原文链接: Linux 内核进程详解之二: bdi-default
转载说明 (最后更新于: 2019-04-03, 12:26:50)
- 转载本文的原意仅是为了理解 “bdi” 所代表的含义以及其背后涉及到的初步的工作原理或机制, 避免原文因某些原因无法访问.
- 在原文的基础上, 博主根据自己的需要对文本格式进行了调整 (强迫症), 未对内容进行修改. 同时根据自己查阅的资料进行了注释或补充说明.
- 本文适用于 CentOS 6.x 版本. 但对于 CentOS 7.x, 从系统中已经看不到
bdi-default
与flush-x:y
这两个内核线程, 已经被合并新的到 “workqueues” 机制 (参见 Working on workqueues 和 backing-dev: replace private thread pool with workqueue).

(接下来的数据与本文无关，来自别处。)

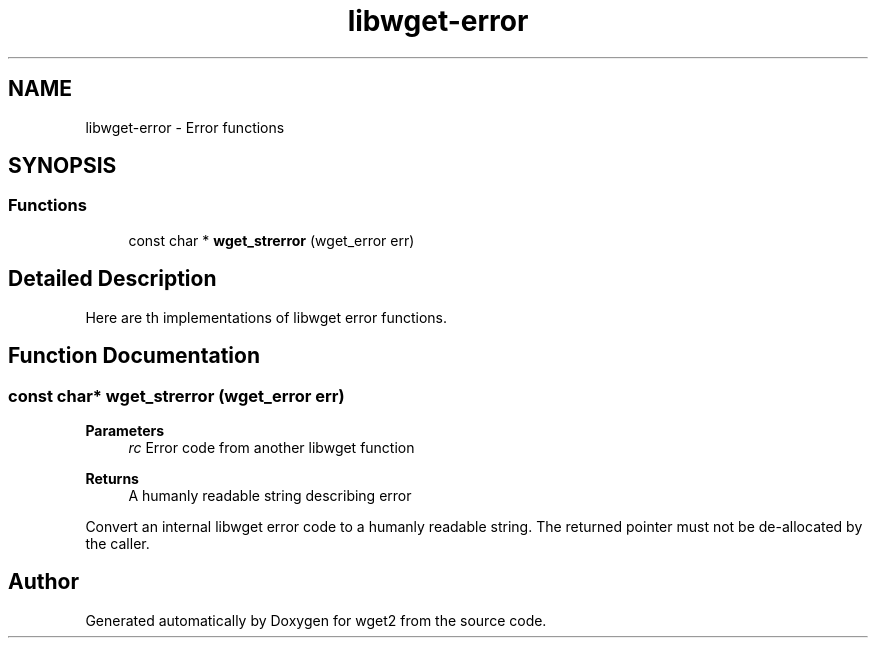 .TH "libwget-error" 3 "Fri May 27 2022" "Version 2.0.1" "wget2" \" -*- nroff -*-
.ad l
.nh
.SH NAME
libwget-error \- Error functions
.SH SYNOPSIS
.br
.PP
.SS "Functions"

.in +1c
.ti -1c
.RI "const char * \fBwget_strerror\fP (wget_error err)"
.br
.in -1c
.SH "Detailed Description"
.PP 
Here are th implementations of libwget error functions\&. 
.SH "Function Documentation"
.PP 
.SS "const char* wget_strerror (wget_error err)"

.PP
\fBParameters\fP
.RS 4
\fIrc\fP Error code from another libwget function 
.RE
.PP
\fBReturns\fP
.RS 4
A humanly readable string describing error
.RE
.PP
Convert an internal libwget error code to a humanly readable string\&. The returned pointer must not be de-allocated by the caller\&. 
.SH "Author"
.PP 
Generated automatically by Doxygen for wget2 from the source code\&.
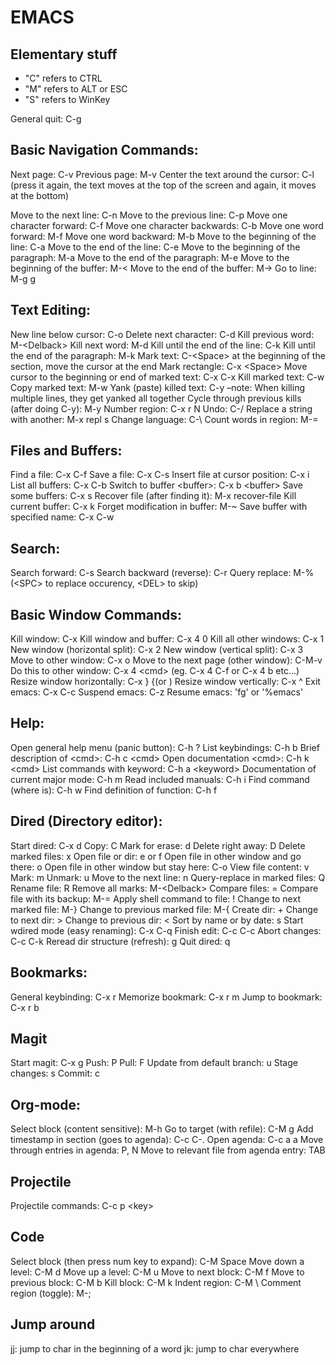 * EMACS
** Elementary stuff
 - "C" refers to CTRL
 - "M" refers to ALT or ESC
 - "S" refers to WinKey

 General quit: C-g

** Basic Navigation Commands:

 Next page: C-v
 Previous page: M-v
 Center the text around the cursor: C-l (press it again, the text moves
 at the top of the screen and again, it moves at the bottom)

 Move to the next line: C-n
 Move to the previous line: C-p
 Move one character forward: C-f
 Move one character backwards: C-b
 Move one word forward: M-f
 Move one word backward: M-b
 Move to the beginning of the line: C-a
 Move to the end of the line: C-e
 Move to the beginning of the paragraph: M-a
 Move to the end of the paragraph: M-e
 Move to the beginning of the buffer: M-<
 Move to the end of the buffer: M->
 Go to line: M-g g

** Text Editing:

 New line below cursor: C-o
 Delete next character: C-d
 Kill previous word: M-<Delback>
 Kill next word: M-d
 Kill until the end of the line: C-k
 Kill until the end of the paragraph: M-k
 Mark text: C-<Space> at the beginning of the section, move the cursor at the end
 Mark rectangle: C-x <Space>
 Move cursor to the beginning or end of marked text: C-x C-x
 Kill marked text: C-w
 Copy marked text: M-w
 Yank (paste) killed text: C-y --note: When killing multiple lines, they get yanked all together
 Cycle through previous kills (after doing C-y): M-y
 Number region: C-x r N
 Undo: C-/
 Replace a string with another: M-x repl s
 Change language: C-\
 Count words in region: M-=

** Files and Buffers:

 Find a file: C-x C-f
 Save a file: C-x C-s
 Insert file at cursor position: C-x i
 List all buffers: C-x C-b
 Switch to buffer <buffer>: C-x b <buffer>
 Save some buffers: C-x s
 Recover file (after finding it): M-x recover-file
 Kill current buffer: C-x k
 Forget modification in buffer: M-~
 Save buffer with specified name: C-x C-w

** Search:

 Search forward: C-s
 Search backward (reverse): C-r
 Query replace: M-% (<SPC> to replace occurency, <DEL> to skip)

** Basic Window Commands:

 Kill window: C-x
 Kill window and buffer: C-x 4 0
 Kill all other windows: C-x 1
 New window (horizontal split): C-x 2
 New window (vertical split): C-x 3
 Move to other window: C-x o
 Move to the next page (other window): C-M-v
 Do this to other window: C-x 4 <cmd> (eg. C-x 4 C-f or C-x 4 b etc...)
 Resize window horizontally: C-x } {(or )
 Resize window vertically: C-x ^
 Exit emacs: C-x C-c
 Suspend emacs: C-z
 Resume emacs: 'fg' or '%emacs'

** Help:
 Open general help menu (panic button): C-h ?
 List keybindings: C-h b
 Brief description of <cmd>: C-h c <cmd>
 Open documentation <cmd>: C-h k <cmd>
 List commands with keyword: C-h a <keyword>
 Documentation of current major mode: C-h m
 Read included manuals: C-h i
 Find command (where is): C-h w
 Find definition of function: C-h f

** Dired (Directory editor):

 Start dired: C-x d
 Copy: C
 Mark for erase: d
 Delete right away: D
 Delete marked files: x
 Open file or dir: e or f
 Open file in other window and go there: o
 Open file in other window but stay here: C-o
 View file content: v
 Mark: m
 Unmark: u
 Move to the next line: n
 Query-replace in marked files: Q
 Rename file: R
 Remove all marks: M-<Delback>
 Compare files: =
 Compare file with its backup: M-=
 Apply shell command to file: !
 Change to next marked file: M-}
 Change to previous marked file: M-{
 Create dir: +
 Change to next dir: >
 Change to previous dir: <
 Sort by name or by date: s
 Start wdired mode (easy renaming): C-x C-q
 Finish edit: C-c C-c
 Abort changes: C-c C-k
 Reread dir structure (refresh): g
 Quit dired: q

** Bookmarks:
 General keybinding: C-x r
 Memorize bookmark: C-x r m
 Jump to bookmark: C-x r b

** Magit
 Start magit: C-x g
 Push: P
 Pull: F
 Update from default branch: u
 Stage changes: s
 Commit: c

** Org-mode:
 Select block (content sensitive): M-h
 Go to target (with refile): C-M g
 Add timestamp in section (goes to agenda): C-c C-.
 Open agenda: C-c a a
 Move through entries in agenda: P, N
 Move to relevant file from agenda entry: TAB

** Projectile
 Projectile commands: C-c p <key>

** Code
 Select block (then press num key to expand): C-M Space
 Move down a level: C-M d
 Move up a level: C-M u
 Move to next block: C-M f
 Move to previous block: C-M b
 Kill block: C-M k
 Indent region: C-M \
 Comment region (toggle): M-;

** Jump around
 jj: jump to char in the beginning of a word
 jk: jump to char everywhere
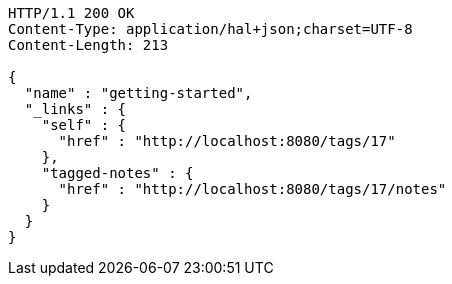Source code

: [source,http,options="nowrap"]
----
HTTP/1.1 200 OK
Content-Type: application/hal+json;charset=UTF-8
Content-Length: 213

{
  "name" : "getting-started",
  "_links" : {
    "self" : {
      "href" : "http://localhost:8080/tags/17"
    },
    "tagged-notes" : {
      "href" : "http://localhost:8080/tags/17/notes"
    }
  }
}
----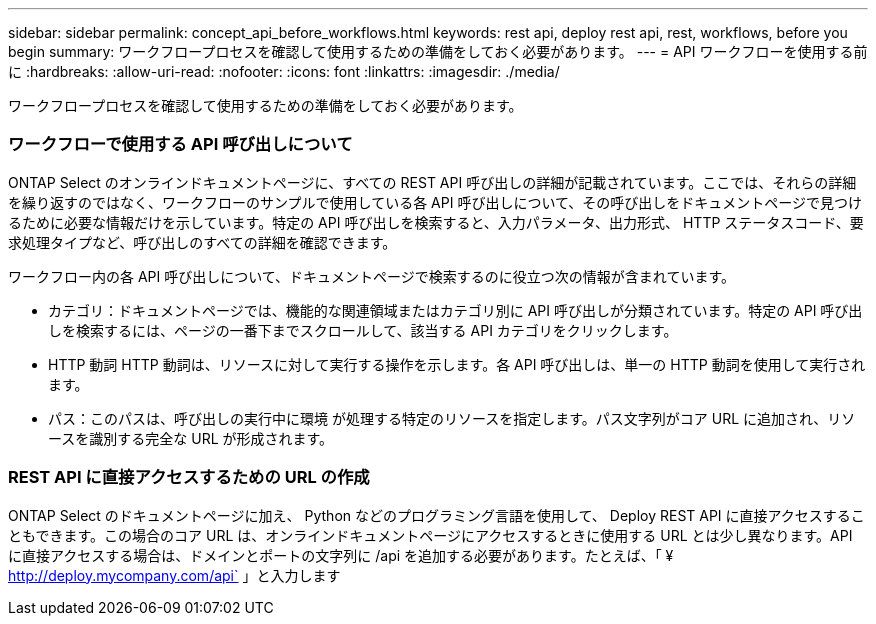 ---
sidebar: sidebar 
permalink: concept_api_before_workflows.html 
keywords: rest api, deploy rest api, rest, workflows, before you begin 
summary: ワークフロープロセスを確認して使用するための準備をしておく必要があります。 
---
= API ワークフローを使用する前に
:hardbreaks:
:allow-uri-read: 
:nofooter: 
:icons: font
:linkattrs: 
:imagesdir: ./media/


[role="lead"]
ワークフロープロセスを確認して使用するための準備をしておく必要があります。



=== ワークフローで使用する API 呼び出しについて

ONTAP Select のオンラインドキュメントページに、すべての REST API 呼び出しの詳細が記載されています。ここでは、それらの詳細を繰り返すのではなく、ワークフローのサンプルで使用している各 API 呼び出しについて、その呼び出しをドキュメントページで見つけるために必要な情報だけを示しています。特定の API 呼び出しを検索すると、入力パラメータ、出力形式、 HTTP ステータスコード、要求処理タイプなど、呼び出しのすべての詳細を確認できます。

ワークフロー内の各 API 呼び出しについて、ドキュメントページで検索するのに役立つ次の情報が含まれています。

* カテゴリ：ドキュメントページでは、機能的な関連領域またはカテゴリ別に API 呼び出しが分類されています。特定の API 呼び出しを検索するには、ページの一番下までスクロールして、該当する API カテゴリをクリックします。
* HTTP 動詞 HTTP 動詞は、リソースに対して実行する操作を示します。各 API 呼び出しは、単一の HTTP 動詞を使用して実行されます。
* パス：このパスは、呼び出しの実行中に環境 が処理する特定のリソースを指定します。パス文字列がコア URL に追加され、リソースを識別する完全な URL が形成されます。




=== REST API に直接アクセスするための URL の作成

ONTAP Select のドキュメントページに加え、 Python などのプログラミング言語を使用して、 Deploy REST API に直接アクセスすることもできます。この場合のコア URL は、オンラインドキュメントページにアクセスするときに使用する URL とは少し異なります。API に直接アクセスする場合は、ドメインとポートの文字列に /api を追加する必要があります。たとえば、「 ¥ http://deploy.mycompany.com/api` 」と入力します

bdi, 即是 “backing device info” 的缩写, 根据英文单词全称可知其通指备用存储设备相关描述信息, 这在内核代码里用一个结构体 backing_dev_info
来表示: http://lxr.linux.no/#linux+v2.6.38.8/include/linux/backing-dev.h#L62.
bdi, 备用存储设备, 简单点说就是能够用来存储数据的设备, 而这些设备存储的数据能够保证在计算机电源关闭时也不丢失. 这样说来, 软盘存储设备, 光驱存储设备, USB 存储设备, 硬盘存储设备都是所谓的备用存储设备 (后面都用 bdi 来指示), 而内存显然不是, 具体看下面这个链接: (链接已失效).
相对于内存来说, bdi 设备 (比如最常见的硬盘存储设备) 的读写速度是非常慢的, 因此为了提高系统整体性能, Linux 系统对 bdi 设备的读写内容进行了缓冲, 那些读写的数据会临时保存在内存里, 以避免每次都直接操作 bdi 设备, 但这就需要在一定的时机 (比如每隔 5 秒, 脏数据达到的一定的比率等) 把它们同步到 bdi 设备, 否则长久的呆在内存里容易丢失 (比如机器突然宕机, 重启), 而进行间隔性同步工作的进程之前名叫 pdflush
, 但后来在 Kernel 2.6.2x/3x (没注意具体是哪个小版本的改动, 比如: Linux 2.6.35, kill unnecessary bdi wakeups + cleanups) 对此进行了优化改进, 产生有多个内核进程, bdi-default
, flush-x:y
等, 这也是这两篇文章要介绍的内容.
注释于 2019-04-03, 详情请参见: Linux Page Cache Basics
-
Up to Version 2.6.31 of the Kernel:
pdflush
Up to and including the 2.6.31 version of the Linux kernel, the
pdflush
threads ensured that dirty pages were periodically written to the underlying storage device. -
As of Version 2.6.32: per-backing-device based writeback
Since
pdflush
had several performance disadvantages, Jens Axboe developed a new, more effective writeback mechanism for Linux Kernel version 2.6.32.
关于以前的 pdflush
不再多说, 我们这里只讨论 bdi-default
和 flush-x:y
, 这两个进程 (事实上, flush-x:y
为多个) 的关系与运行模式类似于 lighttpd
的那种标准的父子进程工作 demon 模型, 当然, 很多人不了解 lighttpd
的进程模型, 下面详解。
一般而言, 一个 Linux 系统会挂载很多 bdi 设备, 在 bdi 设备注册 (函数: bdi_register(…)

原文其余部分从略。